- **ACTION ITEM**: Collect each line of the entries that holds the string "stuck".

- **Recorded data**:
+++

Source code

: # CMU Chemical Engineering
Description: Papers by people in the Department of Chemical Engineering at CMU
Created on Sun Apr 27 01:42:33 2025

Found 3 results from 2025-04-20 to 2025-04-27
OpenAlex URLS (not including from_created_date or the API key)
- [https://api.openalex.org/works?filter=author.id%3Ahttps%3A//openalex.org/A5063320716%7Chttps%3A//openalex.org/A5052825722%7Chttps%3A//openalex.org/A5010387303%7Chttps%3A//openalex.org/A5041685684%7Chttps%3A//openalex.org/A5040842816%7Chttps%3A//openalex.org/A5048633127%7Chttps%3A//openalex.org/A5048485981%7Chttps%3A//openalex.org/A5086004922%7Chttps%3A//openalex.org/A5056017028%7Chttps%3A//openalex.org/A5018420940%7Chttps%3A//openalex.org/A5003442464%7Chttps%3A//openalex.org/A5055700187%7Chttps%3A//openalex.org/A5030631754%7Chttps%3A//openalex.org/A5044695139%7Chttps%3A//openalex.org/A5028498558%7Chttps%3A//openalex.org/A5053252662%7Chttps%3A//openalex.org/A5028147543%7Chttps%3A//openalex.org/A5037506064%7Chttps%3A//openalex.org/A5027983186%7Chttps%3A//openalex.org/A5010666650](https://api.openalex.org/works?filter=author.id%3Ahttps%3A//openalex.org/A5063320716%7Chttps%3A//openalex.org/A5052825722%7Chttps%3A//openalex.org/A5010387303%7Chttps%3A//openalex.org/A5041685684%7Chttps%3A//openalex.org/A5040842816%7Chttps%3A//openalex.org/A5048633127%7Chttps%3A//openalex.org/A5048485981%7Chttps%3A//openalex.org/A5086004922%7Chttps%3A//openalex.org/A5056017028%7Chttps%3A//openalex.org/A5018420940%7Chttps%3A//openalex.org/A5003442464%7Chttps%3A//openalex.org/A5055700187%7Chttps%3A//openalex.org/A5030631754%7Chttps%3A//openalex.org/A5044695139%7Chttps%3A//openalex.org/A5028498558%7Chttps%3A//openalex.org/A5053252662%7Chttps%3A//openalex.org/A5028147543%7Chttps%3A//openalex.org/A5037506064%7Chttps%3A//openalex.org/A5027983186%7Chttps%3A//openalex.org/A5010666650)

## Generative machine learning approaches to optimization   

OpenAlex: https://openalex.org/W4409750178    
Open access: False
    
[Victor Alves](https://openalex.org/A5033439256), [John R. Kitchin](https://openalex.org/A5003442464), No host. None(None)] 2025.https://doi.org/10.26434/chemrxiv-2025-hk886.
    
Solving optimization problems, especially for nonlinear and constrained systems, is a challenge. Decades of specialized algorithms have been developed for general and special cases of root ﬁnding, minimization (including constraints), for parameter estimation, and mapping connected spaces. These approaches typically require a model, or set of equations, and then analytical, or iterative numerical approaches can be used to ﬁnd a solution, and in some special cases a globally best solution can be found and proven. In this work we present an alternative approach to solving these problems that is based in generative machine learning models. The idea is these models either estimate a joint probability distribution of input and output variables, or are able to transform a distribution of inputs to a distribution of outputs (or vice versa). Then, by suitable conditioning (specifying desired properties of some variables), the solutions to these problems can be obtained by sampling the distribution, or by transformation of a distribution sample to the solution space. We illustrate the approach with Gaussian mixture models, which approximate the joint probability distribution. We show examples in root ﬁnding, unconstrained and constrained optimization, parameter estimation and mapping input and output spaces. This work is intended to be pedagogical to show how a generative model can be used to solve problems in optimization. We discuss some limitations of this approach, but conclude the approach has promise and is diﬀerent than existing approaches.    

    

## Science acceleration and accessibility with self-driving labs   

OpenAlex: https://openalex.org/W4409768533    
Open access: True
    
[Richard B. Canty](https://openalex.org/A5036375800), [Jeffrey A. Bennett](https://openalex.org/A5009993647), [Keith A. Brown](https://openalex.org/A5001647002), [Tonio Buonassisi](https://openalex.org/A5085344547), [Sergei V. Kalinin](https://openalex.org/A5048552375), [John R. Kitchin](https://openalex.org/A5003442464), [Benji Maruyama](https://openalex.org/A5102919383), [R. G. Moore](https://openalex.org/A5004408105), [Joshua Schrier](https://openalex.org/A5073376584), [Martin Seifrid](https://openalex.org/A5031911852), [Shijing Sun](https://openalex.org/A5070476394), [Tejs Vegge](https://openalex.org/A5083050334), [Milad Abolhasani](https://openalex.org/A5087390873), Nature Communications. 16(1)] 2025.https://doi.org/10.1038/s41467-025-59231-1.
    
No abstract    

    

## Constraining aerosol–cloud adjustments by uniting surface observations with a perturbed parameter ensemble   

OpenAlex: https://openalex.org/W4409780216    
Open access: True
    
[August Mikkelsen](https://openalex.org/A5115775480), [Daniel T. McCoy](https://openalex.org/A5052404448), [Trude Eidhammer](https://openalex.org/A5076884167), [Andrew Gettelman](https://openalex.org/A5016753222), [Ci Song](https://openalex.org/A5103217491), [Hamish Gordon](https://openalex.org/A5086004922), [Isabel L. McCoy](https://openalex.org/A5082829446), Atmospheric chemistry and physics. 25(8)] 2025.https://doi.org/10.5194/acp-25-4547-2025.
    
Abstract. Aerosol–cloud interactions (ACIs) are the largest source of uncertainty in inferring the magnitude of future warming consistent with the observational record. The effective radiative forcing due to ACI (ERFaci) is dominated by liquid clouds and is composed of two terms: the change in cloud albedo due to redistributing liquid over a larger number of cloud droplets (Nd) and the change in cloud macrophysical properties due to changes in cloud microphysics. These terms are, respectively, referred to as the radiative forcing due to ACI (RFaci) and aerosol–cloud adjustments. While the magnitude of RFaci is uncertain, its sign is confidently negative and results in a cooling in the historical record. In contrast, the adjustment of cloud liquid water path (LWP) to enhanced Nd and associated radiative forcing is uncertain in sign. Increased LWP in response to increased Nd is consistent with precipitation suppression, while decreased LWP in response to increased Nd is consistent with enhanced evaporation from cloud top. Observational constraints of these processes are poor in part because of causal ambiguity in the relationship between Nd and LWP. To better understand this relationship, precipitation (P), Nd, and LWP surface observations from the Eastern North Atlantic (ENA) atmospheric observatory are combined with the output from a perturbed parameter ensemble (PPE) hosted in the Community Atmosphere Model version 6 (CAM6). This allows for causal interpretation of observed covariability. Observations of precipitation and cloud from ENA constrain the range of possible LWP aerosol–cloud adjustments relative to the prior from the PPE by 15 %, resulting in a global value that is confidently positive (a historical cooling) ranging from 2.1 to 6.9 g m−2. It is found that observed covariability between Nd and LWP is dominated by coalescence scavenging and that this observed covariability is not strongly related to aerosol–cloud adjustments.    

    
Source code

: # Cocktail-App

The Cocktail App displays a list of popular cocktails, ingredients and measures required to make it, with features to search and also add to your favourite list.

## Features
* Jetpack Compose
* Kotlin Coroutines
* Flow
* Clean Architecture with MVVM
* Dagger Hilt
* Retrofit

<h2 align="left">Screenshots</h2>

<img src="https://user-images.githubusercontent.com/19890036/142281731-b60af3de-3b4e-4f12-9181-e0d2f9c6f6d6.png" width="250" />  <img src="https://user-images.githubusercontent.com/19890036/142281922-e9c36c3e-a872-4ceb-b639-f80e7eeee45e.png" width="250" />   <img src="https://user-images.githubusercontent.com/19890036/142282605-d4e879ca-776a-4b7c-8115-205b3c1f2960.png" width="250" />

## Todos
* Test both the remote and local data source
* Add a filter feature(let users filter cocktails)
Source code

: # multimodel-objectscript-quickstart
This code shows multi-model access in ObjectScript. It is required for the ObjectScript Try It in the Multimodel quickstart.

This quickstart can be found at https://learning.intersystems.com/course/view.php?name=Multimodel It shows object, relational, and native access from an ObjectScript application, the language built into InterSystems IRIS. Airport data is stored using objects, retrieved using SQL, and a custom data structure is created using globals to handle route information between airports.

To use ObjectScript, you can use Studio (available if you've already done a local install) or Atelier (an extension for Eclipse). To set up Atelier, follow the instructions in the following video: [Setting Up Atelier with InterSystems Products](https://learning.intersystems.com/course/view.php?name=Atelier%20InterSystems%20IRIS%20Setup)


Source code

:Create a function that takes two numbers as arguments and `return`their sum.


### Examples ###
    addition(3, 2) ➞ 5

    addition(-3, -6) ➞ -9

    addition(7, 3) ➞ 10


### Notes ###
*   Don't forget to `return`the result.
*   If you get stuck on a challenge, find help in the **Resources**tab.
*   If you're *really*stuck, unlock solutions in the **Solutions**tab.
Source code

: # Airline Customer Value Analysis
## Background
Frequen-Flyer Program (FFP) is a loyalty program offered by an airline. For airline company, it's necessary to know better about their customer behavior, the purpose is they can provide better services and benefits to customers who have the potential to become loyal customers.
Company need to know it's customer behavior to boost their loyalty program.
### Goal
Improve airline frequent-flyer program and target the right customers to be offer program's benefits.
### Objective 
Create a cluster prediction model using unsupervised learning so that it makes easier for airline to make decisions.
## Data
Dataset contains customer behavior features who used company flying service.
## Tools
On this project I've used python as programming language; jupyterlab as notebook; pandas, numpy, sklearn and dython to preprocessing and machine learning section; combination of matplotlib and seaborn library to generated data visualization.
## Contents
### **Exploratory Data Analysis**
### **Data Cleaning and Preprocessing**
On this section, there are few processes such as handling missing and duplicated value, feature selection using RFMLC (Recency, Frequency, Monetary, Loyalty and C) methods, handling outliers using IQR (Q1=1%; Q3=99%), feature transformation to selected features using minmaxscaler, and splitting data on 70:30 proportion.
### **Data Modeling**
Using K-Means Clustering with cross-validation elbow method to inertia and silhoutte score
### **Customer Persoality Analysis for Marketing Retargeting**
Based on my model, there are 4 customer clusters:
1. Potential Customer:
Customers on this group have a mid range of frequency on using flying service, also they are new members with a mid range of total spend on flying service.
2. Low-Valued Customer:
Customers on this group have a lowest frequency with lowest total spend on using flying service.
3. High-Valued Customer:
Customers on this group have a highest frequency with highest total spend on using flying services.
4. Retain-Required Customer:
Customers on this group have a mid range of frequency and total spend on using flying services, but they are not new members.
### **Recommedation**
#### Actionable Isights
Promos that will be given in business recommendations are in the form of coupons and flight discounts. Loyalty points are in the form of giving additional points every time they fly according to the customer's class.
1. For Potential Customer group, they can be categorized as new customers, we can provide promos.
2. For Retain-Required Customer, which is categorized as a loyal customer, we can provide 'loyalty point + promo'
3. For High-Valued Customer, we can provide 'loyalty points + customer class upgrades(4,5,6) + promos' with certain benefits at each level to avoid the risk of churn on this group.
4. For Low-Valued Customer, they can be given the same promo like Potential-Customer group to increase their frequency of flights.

+++

- **OUTPUT FOR THIS EXERCISE**:
*   If you get stuck on a challenge, find help in the **Resources**tab.
*   If you're *really*stuck, unlock solutions in the **Solutions**tab.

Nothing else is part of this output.